→ BRIEF
Repeat every line of text in the rows below, leaving the pictures out.

── GIVEN RECORDS

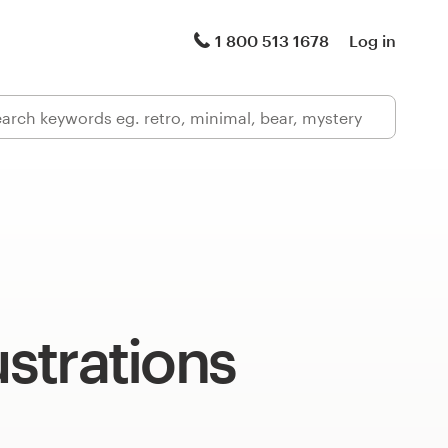
1 800 513 1678
Log in
ustrations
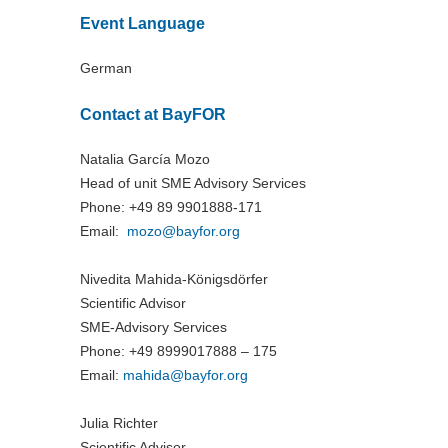
Event Language
German
Contact at BayFOR
Natalia García Mozo
Head of unit SME Advisory Services
Phone: +49 89 9901888-171
Email:
mozo@
bayfor.org
Nivedita Mahida-Königsdörfer
Scientific Advisor
SME-Advisory Services
Phone: +49 8999017888 – 175
Email:
mahida@
bayfor.org
Julia Richter
Scientific Advisor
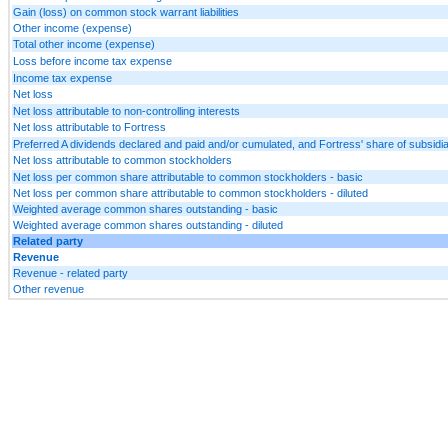
Gain (loss) on common stock warrant liabilities
Other income (expense)
Total other income (expense)
Loss before income tax expense
Income tax expense
Net loss
Net loss attributable to non-controlling interests
Net loss attributable to Fortress
Preferred A dividends declared and paid and/or cumulated, and Fortress' share of subsid
Net loss attributable to common stockholders
Net loss per common share attributable to common stockholders - basic
Net loss per common share attributable to common stockholders - diluted
Weighted average common shares outstanding - basic
Weighted average common shares outstanding - diluted
Related party
Revenue
Revenue - related party
Other revenue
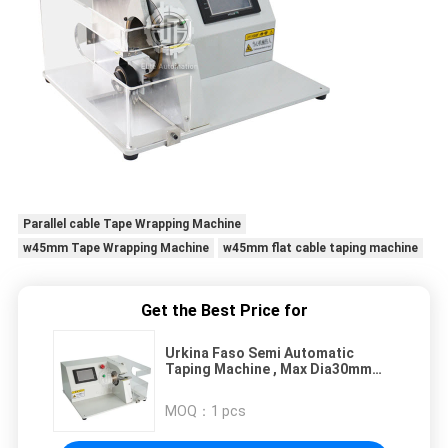
Parallel cable Tape Wrapping Machine
w45mm Tape Wrapping Machine
w45mm flat cable taping machine
Get the Best Price for
Urkina Faso Semi Automatic
Taping Machine , Max Dia30mm
Wire Tapping Equipment
MOQ：
1 pcs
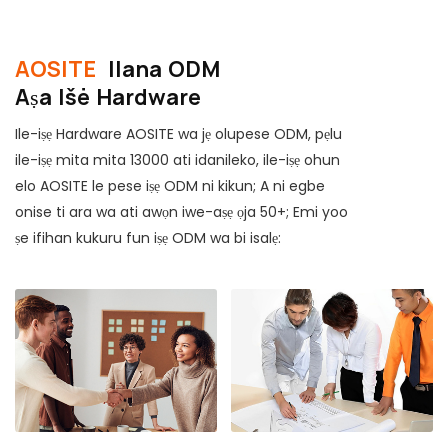
AOSITE
Ilana ODM
Aṣa Išė Hardware
Ile-iṣẹ Hardware AOSITE wa jẹ olupese ODM, pẹlu
ile-iṣẹ mita mita 13000 ati idanileko, ile-iṣẹ ohun
elo AOSITE le pese iṣẹ ODM ni kikun; A ni egbe
onise ti ara wa ati awọn iwe-aṣẹ ọja 50+; Emi yoo
ṣe ifihan kukuru fun iṣẹ ODM wa bi isalẹ:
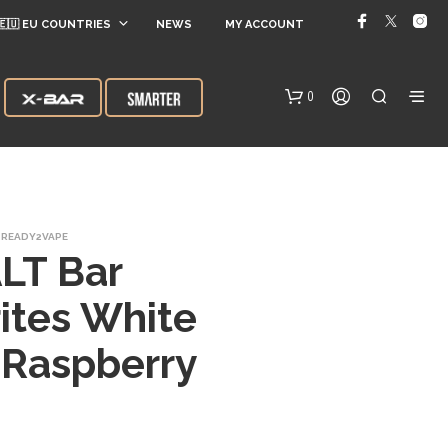
🇪🇺 EU COUNTRIES
NEWS
MY ACCOUNT
0
READY2VAPE
LT Bar
ites White
N
 Raspberry
O
P
R
O
D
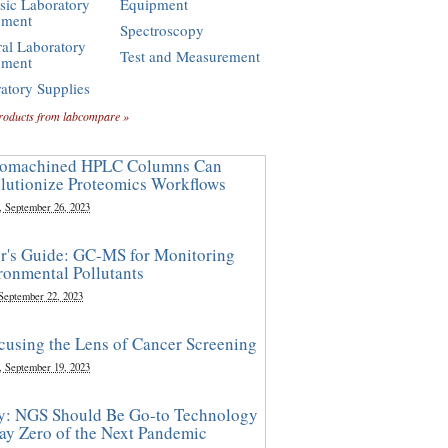
sic Laboratory
Equipment
pment
Spectroscopy
al Laboratory
Test and Measurement
pment
atory Supplies
roducts from labcompare »
omachined HPLC Columns Can
lutionize Proteomics Workflows
, September 26, 2023
r's Guide: GC-MS for Monitoring
ronmental Pollutants
 September 22, 2023
cusing the Lens of Cancer Screening
, September 19, 2023
y: NGS Should Be Go-to Technology
ay Zero of the Next Pandemic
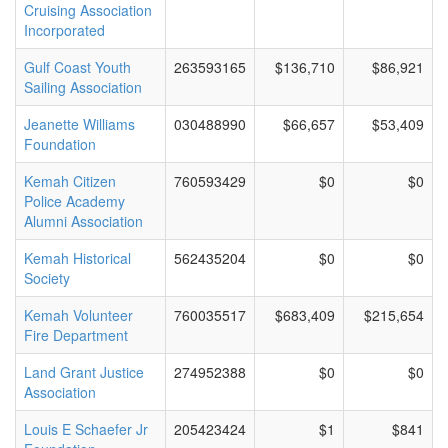
Cruising Association
Incorporated
Gulf Coast Youth
263593165
$136,710
$86,921
Sailing Association
Jeanette Williams
030488990
$66,657
$53,409
Foundation
Kemah Citizen
760593429
$0
$0
Police Academy
Alumni Association
Kemah Historical
562435204
$0
$0
Society
Kemah Volunteer
760035517
$683,409
$215,654
Fire Department
Land Grant Justice
274952388
$0
$0
Association
Louis E Schaefer Jr
205423424
$1
$841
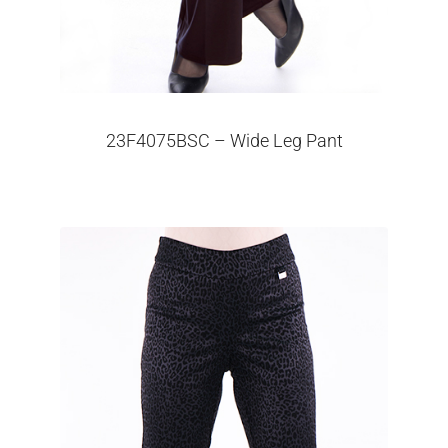
23F4075BSC – Wide Leg Pant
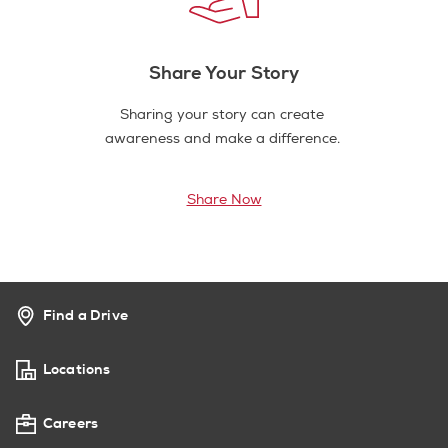
Share Your Story
Sharing your story can create
awareness and make a difference.
Share Now
Find a Drive
Locations
Careers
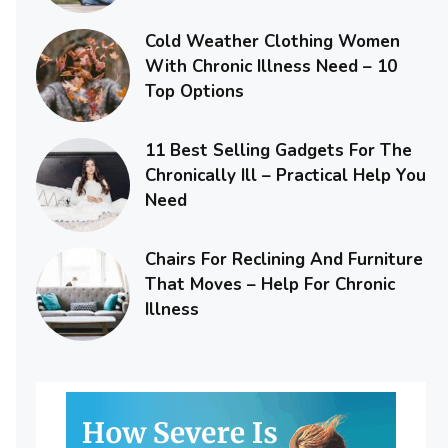
Cold Weather Clothing Women
With Chronic Illness Need – 10
Top Options
11 Best Selling Gadgets For The
Chronically Ill – Practical Help You
Need
Chairs For Reclining And Furniture
That Moves – Help For Chronic
Illness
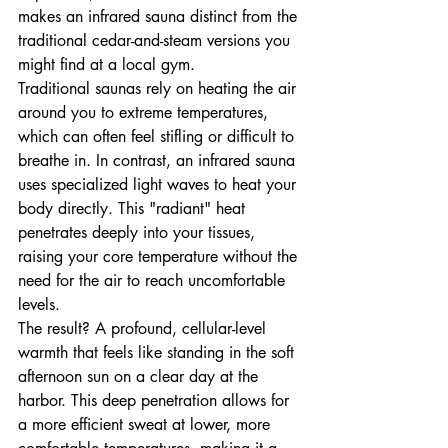
makes an infrared sauna distinct from the 
traditional cedar-and-steam versions you 
might find at a local gym. 
Traditional saunas rely on heating the air 
around you to extreme temperatures, 
which can often feel stifling or difficult to 
breathe in. In contrast, an infrared sauna 
uses specialized light waves to heat your 
body directly. This "radiant" heat 
penetrates deeply into your tissues, 
raising your core temperature without the 
need for the air to reach uncomfortable 
levels.
The result? A profound, cellular-level 
warmth that feels like standing in the soft 
afternoon sun on a clear day at the 
harbor. This deep penetration allows for 
a more efficient sweat at lower, more 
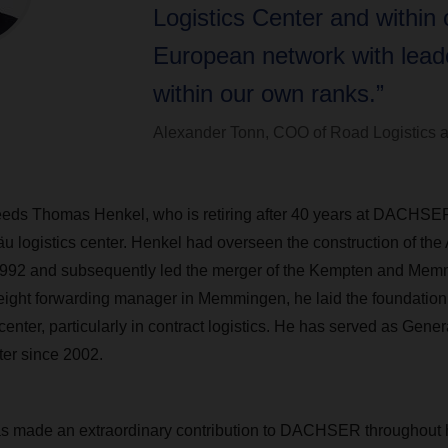
Logistics Center and within 
European network with lead
within our own ranks.”
Alexander Tonn, COO of Road Logistic
eds Thomas Henkel, who is retiring after 40 years at DACHSER
äu logistics center. Henkel had overseen the construction of the 
 1992 and subsequently led the merger of the Kempten and Me
eight forwarding manager in Memmingen, he laid the foundation 
 center, particularly in contract logistics. He has served as Gene
ter since 2002.
 made an extraordinary contribution to DACHSER throughout h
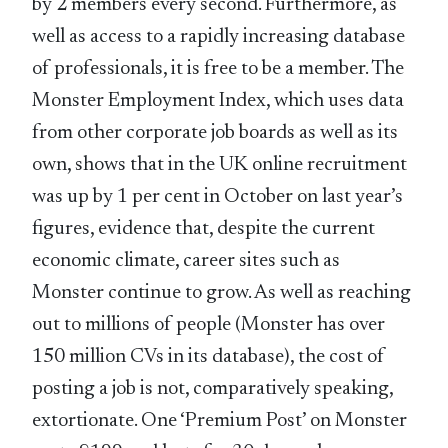
by 2 members every second. Furthermore, as
well as access to a rapidly increasing database
of professionals, it is free to be a member. The
Monster Employment Index, which uses data
from other corporate job boards as well as its
own, shows that in the UK online recruitment
was up by 1 per cent in October on last year’s
figures, evidence that, despite the current
economic climate, career sites such as
Monster continue to grow. As well as reaching
out to millions of people (Monster has over
150 million CVs in its database), the cost of
posting a job is not, comparatively speaking,
extortionate. One ‘Premium Post’ on Monster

────

→ YOUR SOLUTION
1 800 513 1678
Log in
ustrations
Event Language
German
Contact at BayFOR
Natalia García Mozo
Head of unit SME Advisory Services
Phone: +49 89 9901888-171
Email:
mozo@
bayfor.org
Nivedita Mahida-Königsdörfer
Scientific Advisor
SME-Advisory Services
Phone: +49 8999017888 – 175
Email:
mahida@
bayfor.org
Julia Richter
Scientific Advisor
Gain (loss) on common stock warrant liabilities
Other income (expense)
Total other income (expense)
Loss before income tax expense
Income tax expense
Net loss
Net loss attributable to non-controlling interests
Net loss attributable to Fortress
Preferred A dividends declared and paid and/or cumulated, and Fortress' share of subsid
Net loss attributable to common stockholders
Net loss per common share attributable to common stockholders - basic
Net loss per common share attributable to common stockholders - diluted
Weighted average common shares outstanding - basic
Weighted average common shares outstanding - diluted
Related party
Revenue
Revenue - related party
Other revenue
Parallel cable Tape Wrapping Machine
w45mm Tape Wrapping Machine
w45mm flat cable taping machine
Get the Best Price for
Urkina Faso Semi Automatic
Taping Machine , Max Dia30mm
Wire Tapping Equipment
MOQ：
1 pcs
AOSITE
Ilana ODM
Aṣa Išė Hardware
Ile-iṣẹ Hardware AOSITE wa jẹ olupese ODM, pẹlu
ile-iṣẹ mita mita 13000 ati idanileko, ile-iṣẹ ohun
elo AOSITE le pese iṣẹ ODM ni kikun; A ni egbe
onise ti ara wa ati awọn iwe-aṣẹ ọja 50+; Emi yoo
ṣe ifihan kukuru fun iṣẹ ODM wa bi isalẹ:
🇪🇺 EU COUNTRIES
NEWS
MY ACCOUNT
0
READY2VAPE
LT Bar
ites White
N
 Raspberry
O
P
R
O
D
sic Laboratory
Equipment
pment
Spectroscopy
al Laboratory
Test and Measurement
pment
atory Supplies
roducts from labcompare »
omachined HPLC Columns Can
lutionize Proteomics Workflows
, September 26, 2023
r's Guide: GC-MS for Monitoring
ronmental Pollutants
 September 22, 2023
cusing the Lens of Cancer Screening
, September 19, 2023
y: NGS Should Be Go-to Technology
ay Zero of the Next Pandemic
Cruising Association
Incorporated
Gulf Coast Youth
263593165
$136,710
$86,921
Sailing Association
Jeanette Williams
030488990
$66,657
$53,409
Foundation
Kemah Citizen
760593429
$0
$0
Police Academy
Alumni Association
Kemah Historical
562435204
$0
$0
Society
Kemah Volunteer
760035517
$683,409
$215,654
Fire Department
Land Grant Justice
274952388
$0
$0
Association
Louis E Schaefer Jr
205423424
$1
$841
23F4075BSC – Wide Leg Pant
Share Your Story
Sharing your story can create
awareness and make a difference.
Share Now
Find a Drive
Locations
Careers
Cold Weather Clothing Women
With Chronic Illness Need – 10
Top Options
11 Best Selling Gadgets For The
Chronically Ill – Practical Help You
Need
Chairs For Reclining And Furniture
That Moves – Help For Chronic
Illness
makes an infrared sauna distinct from the 
traditional cedar-and-steam versions you 
might find at a local gym. 
Traditional saunas rely on heating the air 
around you to extreme temperatures, 
which can often feel stifling or difficult to 
breathe in. In contrast, an infrared sauna 
uses specialized light waves to heat your 
body directly. This "radiant" heat 
penetrates deeply into your tissues, 
raising your core temperature without the 
need for the air to reach uncomfortable 
levels.
The result? A profound, cellular-level 
warmth that feels like standing in the soft 
afternoon sun on a clear day at the 
harbor. This deep penetration allows for 
a more efficient sweat at lower, more 
Logistics Center and within 
European network with lead
within our own ranks.”
Alexander Tonn, COO of Road Logistic
eds Thomas Henkel, who is retiring after 40 years at DACHSER
äu logistics center. Henkel had overseen the construction of the 
 1992 and subsequently led the merger of the Kempten and Me
eight forwarding manager in Memmingen, he laid the foundation 
 center, particularly in contract logistics. He has served as Gene
ter since 2002.
 made an extraordinary contribution to DACHSER throughout h
by 2 members every second. Furthermore, as
well as access to a rapidly increasing database
of professionals, it is free to be a member. The
Monster Employment Index, which uses data
from other corporate job boards as well as its
own, shows that in the UK online recruitment
was up by 1 per cent in October on last year’s
figures, evidence that, despite the current
economic climate, career sites such as
Monster continue to grow. As well as reaching
out to millions of people (Monster has over
150 million CVs in its database), the cost of
posting a job is not, comparatively speaking,
extortionate. One ‘Premium Post’ on Monster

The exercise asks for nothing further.